Grands projets inutiles

Victoire des opposants à la scierie géante du Morvan

Grands projets inutiles

par Nolwenn Weiler

Société civile du Morvan : 1 – Grand projet inutile de scierie géante : 0. Ainsi en a décidé le conseil d’État le 9 octobre. Portée par des élus locaux membres du Parti socialiste, et par le ministre Arnaud Montebourg, cette scierie devait s’installer aux portes du parc régional du Morvan, sur la commune de Sardy-les-Epiry. Il prévoyait de cumuler une plateforme de sciage, une centrale de cogénération de biomasse et la fabrication de granulés destinés à la production d’électricité en Belgique. Dès son lancement, en 2010, le projet avait rencontré une vive opposition de la population locale. Qui pointait les risques de déforestation et de pollution atmosphérique liées à la cogénération, de destruction des industries locales déjà installées, le trafic de camions – 170 camions par jour prévus dans certaines communes – et la perte de ressources touristiques.

Les tensions se sont accrues au début de l’année 2013. Fin janvier, la préfecture de la Nièvre signe un troisième arrêt autorisant la destruction d’espèces protégées vivant sur la zone promise au défrichement. Faisant fi des décisions du tribunal administratif de Dijon, qui avait déjà ordonné par deux fois la suspension de ces autorisations de destruction d’espèces. Des associations, notamment Loire vivante et France nature environnement (FNE), attaquent une nouvelle fois la décision de la Préfecture. Au même moment, des opposants s’installent dans le bois du Tronçay pour empêcher les tronçonneuses d’entrer en action. Une centaine de gendarmes leur font face. Une zone à défendre, comme celle instituée à Notre-Dame-des-Landes, s’installe dans l’Est de la France... Fin février, les juges dijonnais donnent, à nouveau, raison aux opposants. Le projet ne comprend pas de « raisons impératives d’intérêt majeur », qui pourrait justifier la destruction de l’habitat des batraciens et autres chauve-souris locales.

Promettre des emplois ne suffit plus

Les promoteurs du projet, soutenus par la ministre de l’Environnement Delphine Batho, se tournent alors vers le Conseil d’État. Qui vient donc de confirmer que la scierie industrielle prévue ne présente pas de « raisons impératives d’intérêt majeur ». Selon Benoist Busson, avocat de FNE, cité par Le Monde, « cet avis marque un changement de jurisprudence du Conseil d’État.
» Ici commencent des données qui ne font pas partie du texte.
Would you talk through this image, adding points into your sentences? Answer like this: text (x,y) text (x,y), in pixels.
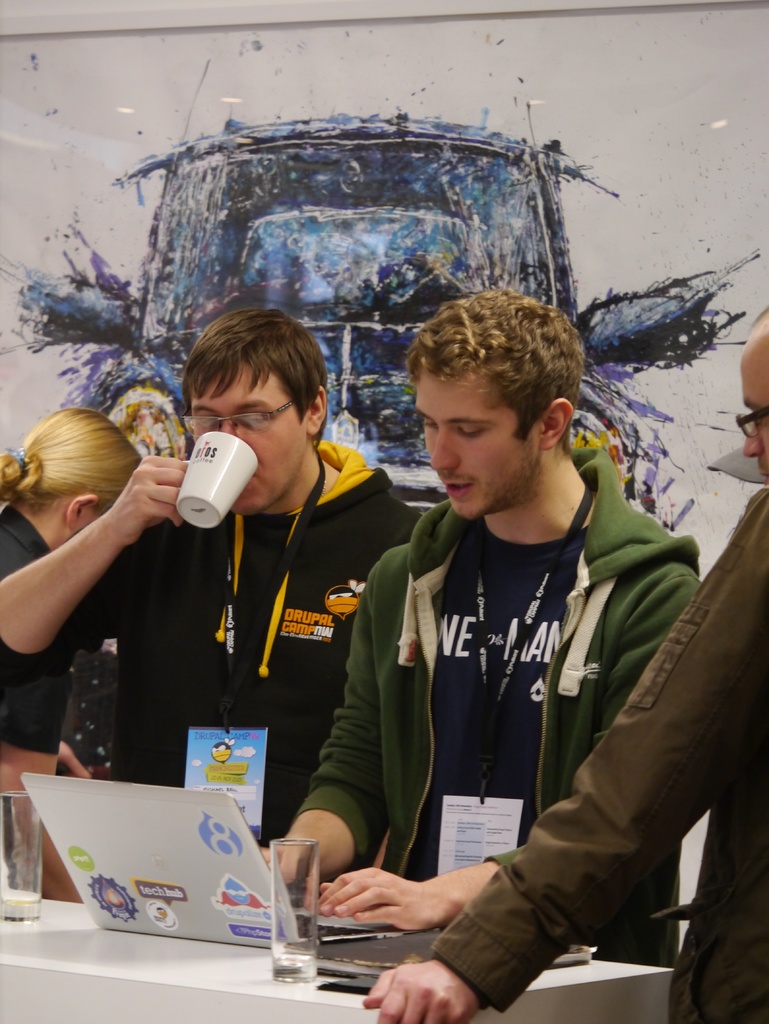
In this image there are few persons (365,744) standing behind the table (144,957) having two glasses (22,846) and a laptop (192,923) are on it. Left side (19,518) there is a woman (54,515). A person (2,632) is holding a cup (236,482) in his hand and keeping it near to his mouth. He is standing beside to her. He is wearing a black jacket (314,612). Right side (758,825) there is a person (686,729) wearing spectacles (744,427). Beside him there is a person (590,652) wearing a green jacket (606,590). Behind them there is wall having some painting (276,198) on it.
Il y a certes d’autres décisions qui ont abouti à l’abandon de futurs chantiers au nom de la directive habitat et de la faune, mais ils étaient défendus par des promoteurs privés. Cette fois, le Conseil d’État a contrecarré un projet de politique publique. Mettre en avant la création d’emplois ne suffit plus, on peut donc s’attendre à ce que les contentieux se multiplient à l’avenir ».

Pour les opposants, et notamment l’association Adret Morvan, le combat ne s’arrête pas là : « Nous serons particulièrement attentifs au futur projet de loi sur l’orientation de la forêt, qui doit être discuté en 2014, car en Bourgogne comme ailleurs, Adret Morvan refuse l’industrialisation massive et non réfléchie de nos forêts », préviennent-ils.